● **What you are asked to do**: Rewrite the account of traveling with a disability from "Fortunately and thankfully, due" to "is new to me.", putting "urban planning" in place of "city planning".

● **Passage to read**:
Travelling with a disability is far from easy. But it is exactly what I have been doing for the past 36 years. I have had my disability since 1978 after sustaining a T4 spinal cord injury in a car wreck. At that time I was 20 years old and still believed I had the world at my feet and after rehabilitation, I would continue to live my life as I wanted to: working, shopping, going out to dinner, having adventures with friends and family and travelling.
In 1978, rehabilitation meant learning to dress yourself, transfer to and from your chair, safely cook in a kitchen that was not designed to accommodate functioning in a wheelchair – basically doing everything just a little bit lower than face level.
The first step in continuing a normal life (pre-injury) I purchased a van, equipped with a wheelchair lift and hand controls. Now I would have my independence back!
It didn’t take long to realize that I was now living in a world that was approximately 90% inaccessible to me without assistance, at least one person to help me with curbs, stairs, heavy doors and other barricades that were not taken into consideration when design was done.
Fortunately and thankfully, due to the Americans with Disabilities Act (ADA) accessibility an accommodation for all types of disability are being considered in the beginning phases of architectural design, city planning, and other forms of daily living. But inevitably when travelling, some form of in-access will need to be addressed before venturing into unfamiliar territory.
Here are a few things that I do in before going to an area or building that is new to me.
If I know I will be staying in a hotel, I have the luxury of owning a laptop, smartphone and internet access. Technology can go a long way in the process of planning. The first thing to do is go online (hopefully the hotel has a website that is “accessible”) to see if they have details to their accessibility. Guidelines set forth in the ADA make standardized accommodations easy to recognize. I look at the layout of the building, accessible rooms they offer, on-site dining, pool and/or hot tub accessibility (lift) and even flooring. Thick carpet can be very exhausting when using a manual wheelchair.

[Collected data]

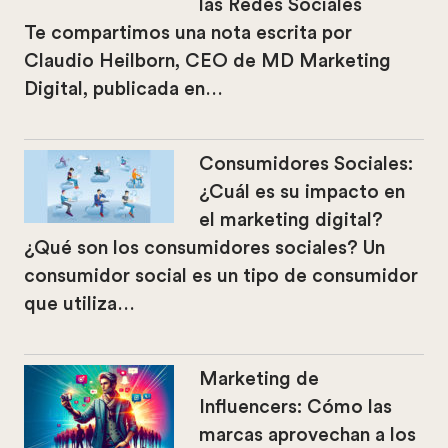
las Redes Sociales
Te compartimos una nota escrita por
Claudio Heilborn, CEO de MD Marketing
Digital, publicada en…
Consumidores Sociales:
¿Cuál es su impacto en
el marketing digital?
¿Qué son los consumidores sociales? Un
consumidor social es un tipo de consumidor
que utiliza…
Marketing de
Influencers: Cómo las
marcas aprovechan a los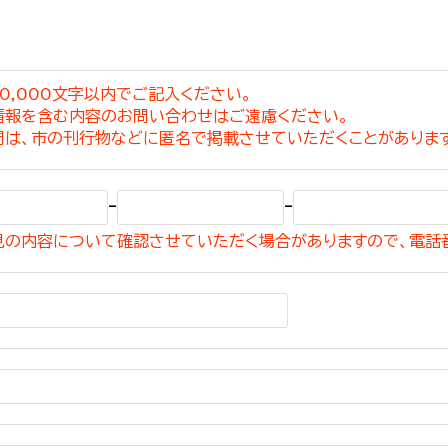
0,000文字以内でご記入ください。
情報を含む内容のお問い合わせはご遠慮ください。
選挙管理委員会事務
問は、市の刊行物などに匿名で掲載させていただくことがありま
務課
選挙管理委員会事務
-
-
食課
見の内容について確認させていただく場合がありますので、電話
導課
務課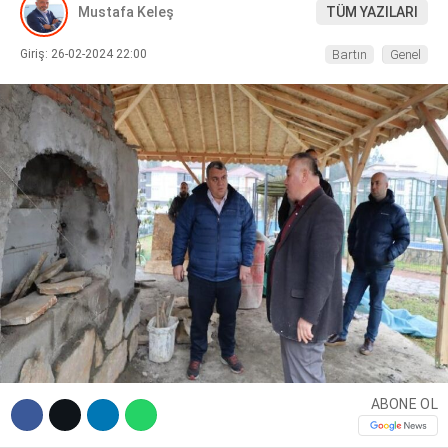
Mustafa Keleş
TÜM YAZILARI
DIĞER
Giriş: 26-02-2024 22:00
Bartın
Genel
WhatsApp İhbar Hattı
Facebook
Instagram
ABONE OL
Youtube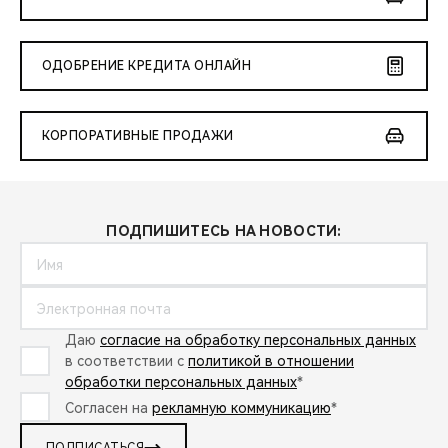
ОДОБРЕНИЕ КРЕДИТА ОНЛАЙН
КОРПОРАТИВНЫЕ ПРОДАЖИ
ПОДПИШИТЕСЬ НА НОВОСТИ:
Даю
согласие на обработку персональных данных
в соответствии с
политикой в отношении
обработки персональных данных
*
Согласен на
рекламную коммуникацию
*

● **Solved problem**:
Fortunately and thankfully, due to the Americans with Disabilities Act (ADA) accessibility an accommodation for all types of disability are being considered in the beginning phases of architectural design, urban planning, and other forms of daily living. But inevitably when travelling, some form of in-access will need to be addressed before venturing into unfamiliar territory.
Here are a few things that I do in before going to an area or building that is new to me.